Anthropic has launched Project Glasswing, a restricted cybersecurity initiative deploying Claude Mythos Preview to more than 40 partner organizations including Amazon, Apple, Microsoft, Nvidia, Google, JPMorgan Chase, Broadcom, Cisco, CrowdStrike, the Linux Foundation, and Palo Alto Networks. The model is explicitly not being made publicly available — Anthropic's stated reason is the security risk of giving adversaries access to a system that can find and exploit vulnerabilities at scale. The capabilities on display are striking: in recent weeks, Mythos Preview identified thousands of high-severity vulnerabilities including some in every major operating system and web browser, many of them one to two decades old. Crucially, it did this entirely autonomously, with no human steering — Anthropic's own blog post highlights the absence of human-in-the-loop as a feature, not a concern. Claude Mythos was first leaked last month as 'Capybara,' described in internal documents as 'by far the most powerful AI model we've ever developed' — larger and more intelligent than the Opus tier.
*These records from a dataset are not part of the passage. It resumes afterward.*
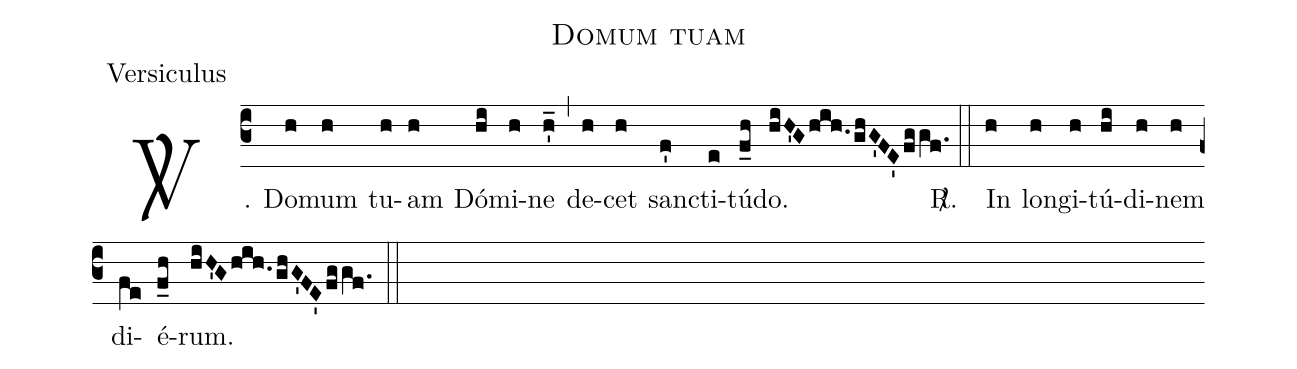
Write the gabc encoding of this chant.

name:Domum tuam;
office-part:Versiculus;
%%
(c3)
<sp>V/</sp>. D{o}(h)mum(h) tu(h)am(h) Dó(hi)mi(h)ne(h'_) (,)
de(h)cet(h) sanc(f')ti(e)tú(f_h)do.(hiH'Ghih./ghG'FE'fg/gf.) <sp>R/</sp>.(::)
In(h) lon(h)gi(h)tú(hi)di(h)nem(h) di(fe)é(f_h)rum.(hiH'Ghih./ghG'FE'fg/gf.) (::)
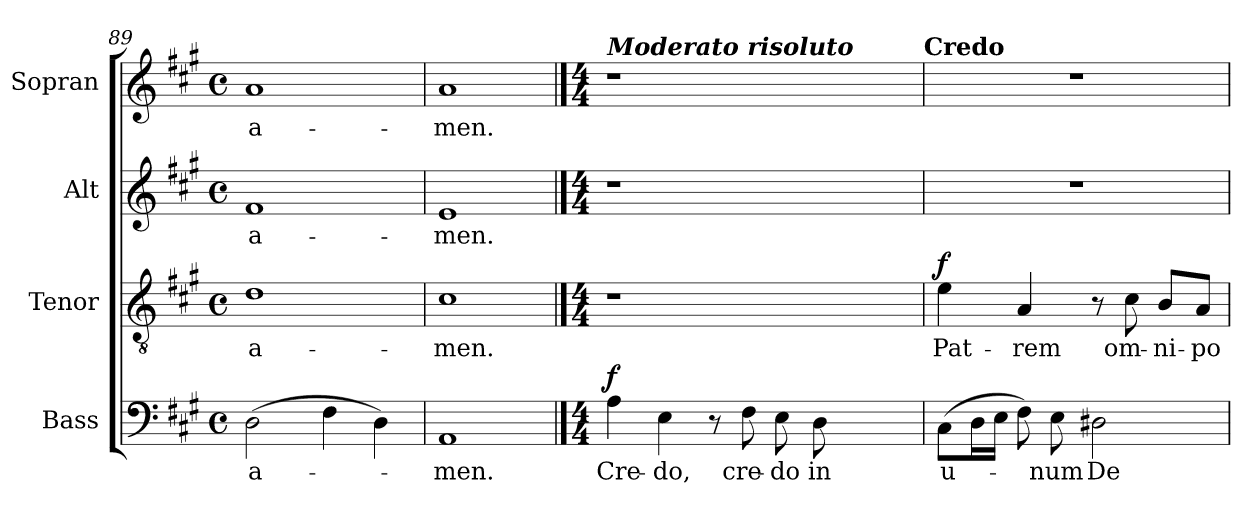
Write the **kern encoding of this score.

**kern	**text	**dynam	**kern	**text	**dynam	**kern	**text	**kern	**text
*part4	*part4	*part4	*part3	*part3	*part3	*part2	*part2	*part1	*part1
*staff4	*staff4	*staff4	*staff3	*staff3	*staff3	*staff2	*staff2	*staff1	*staff1
*I"Bass	*	*	*I"Tenor	*	*	*I"Alt	*	*I"Sopran	*
*I'B.	*	*	*I'T.	*	*	*I'A.	*	*I'S.	*
*clefF4	*	*	*clefGv2	*	*	*clefG2	*	*clefG2	*
*k[f#c#g#]	*	*	*k[f#c#g#]	*	*	*k[f#c#g#]	*	*k[f#c#g#]	*
*A:	*	*	*A:	*	*	*A:	*	*A:	*
*M4/4	*	*	*M4/4	*	*	*M4/4	*	*M4/4	*
*met(c)	*	*	*met(c)	*	*	*met(c)	*	*met(c)	*
=89	=89	=89	=89	=89	=89	=89	=89	=89	=89
!	!LO:LY:b	!	!	!LO:LY:b	!	!	!LO:LY:b	!	!LO:LY:b
(>2D\	a-	.	1d	a-	.	1f#	a-	1a	a-
4F#\	.	.	.	.	.	.	.	.	.
4D\)	.	.	.	.	.	.	.	.	.
=90	=90	=90	=90	=90	=90	=90	=90	=90	=90
!	!LO:LY:b	!	!	!LO:LY:b	!	!	!LO:LY:b	!	!LO:LY:b
1AA	-men.	.	1c#	-men.	.	1e	-men.	1a	-men.
!!LO:LB:g=z
==91	==91	==91	==91	==91	==91	==91	==91	==91	==91
*M4/4	*	*	*M4/4	*	*	*M4/4	*	*M4/4	*
!	!	!	!	!	!	!	!	!LO:TX:a:Bi:t=Moderato risoluto	!
!	!LO:LY:b	!LO:DY:a	!	!	!	!	!	!	!
4A\	Cre-	f	1r	.	.	1r	.	1r	.
!	!LO:LY:b	!	!	!	!	!	!	!	!
4E\	-do,	.	.	.	.	.	.	.	.
8r	.	.	.	.	.	.	.	.	.
!	!LO:LY:b	!	!	!	!	!	!	!	!
8F#\	cre-	.	.	.	.	.	.	.	.
!	!LO:LY:b	!	!	!	!	!	!	!	!
8E\	-do	.	.	.	.	.	.	.	.
!	!LO:LY:b	!	!	!	!	!	!	!	!
8D\	in	.	.	.	.	.	.	.	.
2ryy	.	.	2ryy	.	.	2ryy	.	2ryy	.
!	!	!	!	!	!	!	!	!LO:TX:a:B:t=Credo	!
=92	=92	=92	=92	=92	=92	=92	=92	=92	=92
!	!LO:LY:b	!	!	!LO:LY:b	!LO:DY:a	!	!	!	!
(>8C#\L	u-	.	4e\	Pat-	f	1r	.	1r	.
16D\L	.	.	.	.	.	.	.	.	.
16E\JJ	.	.	.	.	.	.	.	.	.
!	!	!	!	!LO:LY:b	!	!	!	!	!
8F#\)	.	.	4A/	-rem	.	.	.	.	.
!	!LO:LY:b	!	!	!	!	!	!	!	!
8E\	-num	.	.	.	.	.	.	.	.
!	!LO:LY:b	!	!	!	!	!	!	!	!
2D#X\	De-	.	8r	.	.	.	.	.	.
!	!	!	!	!LO:LY:b	!	!	!	!	!
.	.	.	8c#\	om-	.	.	.	.	.
!	!	!	!	!LO:LY:b	!	!	!	!	!
.	.	.	8B/L	-ni-	.	.	.	.	.
!	!	!	!	!LO:LY:b	!	!	!	!	!
.	.	.	8A/J	-po-	.	.	.	.	.
=	=	=	=	=	=	=	=	=	=
*-	*-	*-	*-	*-	*-	*-	*-	*-	*-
It was not specifically trained for cybersecurity; its performance stems from general-purpose agentic coding and reasoning capabilities, which has significant implications for the baseline danger of frontier models. Anthropic has engaged U.S. federal officials about deploying Mythos, though those discussions are complicated by an ongoing legal dispute with the Trump administration after the Pentagon designated Anthropic a supply-chain risk. Partners will share findings to benefit the broader industry.